▶ **Exercise directions**
Copy out the line bearing "And because impeachment" and all the lines after it, to the very end of the material below, exactly as written.
——————
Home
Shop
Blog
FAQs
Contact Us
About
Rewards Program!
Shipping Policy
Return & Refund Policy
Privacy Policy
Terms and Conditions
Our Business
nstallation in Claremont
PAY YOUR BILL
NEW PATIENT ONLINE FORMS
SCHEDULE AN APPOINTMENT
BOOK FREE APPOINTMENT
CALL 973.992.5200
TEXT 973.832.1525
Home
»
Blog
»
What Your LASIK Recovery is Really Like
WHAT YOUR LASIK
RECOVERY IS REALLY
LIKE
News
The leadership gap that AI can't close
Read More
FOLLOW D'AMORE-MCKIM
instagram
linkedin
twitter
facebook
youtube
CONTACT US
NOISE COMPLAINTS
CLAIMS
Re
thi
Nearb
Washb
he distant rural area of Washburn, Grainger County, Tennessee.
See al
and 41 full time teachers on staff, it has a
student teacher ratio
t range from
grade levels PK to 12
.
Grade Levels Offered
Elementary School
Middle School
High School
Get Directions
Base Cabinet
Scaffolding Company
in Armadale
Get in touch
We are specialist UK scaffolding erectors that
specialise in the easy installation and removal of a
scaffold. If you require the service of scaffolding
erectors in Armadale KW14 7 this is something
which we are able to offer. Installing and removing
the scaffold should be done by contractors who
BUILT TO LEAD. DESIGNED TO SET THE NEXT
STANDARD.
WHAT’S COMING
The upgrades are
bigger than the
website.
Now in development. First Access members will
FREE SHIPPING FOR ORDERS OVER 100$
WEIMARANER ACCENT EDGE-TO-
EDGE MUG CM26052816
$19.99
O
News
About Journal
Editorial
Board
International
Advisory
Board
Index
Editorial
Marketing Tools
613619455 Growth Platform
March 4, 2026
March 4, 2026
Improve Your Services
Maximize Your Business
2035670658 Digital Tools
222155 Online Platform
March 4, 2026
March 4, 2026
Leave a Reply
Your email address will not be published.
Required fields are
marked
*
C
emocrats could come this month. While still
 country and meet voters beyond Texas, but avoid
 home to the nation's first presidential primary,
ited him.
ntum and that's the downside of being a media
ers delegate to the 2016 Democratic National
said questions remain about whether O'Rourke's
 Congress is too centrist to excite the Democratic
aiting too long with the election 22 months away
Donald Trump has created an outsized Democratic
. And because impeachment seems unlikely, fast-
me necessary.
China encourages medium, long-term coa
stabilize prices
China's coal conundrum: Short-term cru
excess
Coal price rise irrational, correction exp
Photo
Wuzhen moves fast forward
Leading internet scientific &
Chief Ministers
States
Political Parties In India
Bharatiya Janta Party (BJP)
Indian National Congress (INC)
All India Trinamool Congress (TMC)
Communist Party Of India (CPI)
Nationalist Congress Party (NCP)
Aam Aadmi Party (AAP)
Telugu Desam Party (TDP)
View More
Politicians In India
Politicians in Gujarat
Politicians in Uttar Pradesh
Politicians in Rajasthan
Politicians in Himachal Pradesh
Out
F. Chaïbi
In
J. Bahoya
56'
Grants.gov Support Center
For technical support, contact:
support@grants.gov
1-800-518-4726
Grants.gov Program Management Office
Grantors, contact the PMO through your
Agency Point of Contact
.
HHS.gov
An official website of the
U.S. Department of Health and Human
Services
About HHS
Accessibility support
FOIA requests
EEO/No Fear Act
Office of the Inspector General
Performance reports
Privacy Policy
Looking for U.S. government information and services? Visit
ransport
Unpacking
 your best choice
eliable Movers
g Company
——————
▶ **Task result**
. And because impeachment seems unlikely, fast-
me necessary.
China encourages medium, long-term coa
stabilize prices
China's coal conundrum: Short-term cru
excess
Coal price rise irrational, correction exp
Photo
Wuzhen moves fast forward
Leading internet scientific &
Chief Ministers
States
Political Parties In India
Bharatiya Janta Party (BJP)
Indian National Congress (INC)
All India Trinamool Congress (TMC)
Communist Party Of India (CPI)
Nationalist Congress Party (NCP)
Aam Aadmi Party (AAP)
Telugu Desam Party (TDP)
View More
Politicians In India
Politicians in Gujarat
Politicians in Uttar Pradesh
Politicians in Rajasthan
Politicians in Himachal Pradesh
Out
F. Chaïbi
In
J. Bahoya
56'
Grants.gov Support Center
For technical support, contact:
support@grants.gov
1-800-518-4726
Grants.gov Program Management Office
Grantors, contact the PMO through your
Agency Point of Contact
.
HHS.gov
An official website of the
U.S. Department of Health and Human
Services
About HHS
Accessibility support
FOIA requests
EEO/No Fear Act
Office of the Inspector General
Performance reports
Privacy Policy
Looking for U.S. government information and services? Visit
ransport
Unpacking
 your best choice
eliable Movers
g Company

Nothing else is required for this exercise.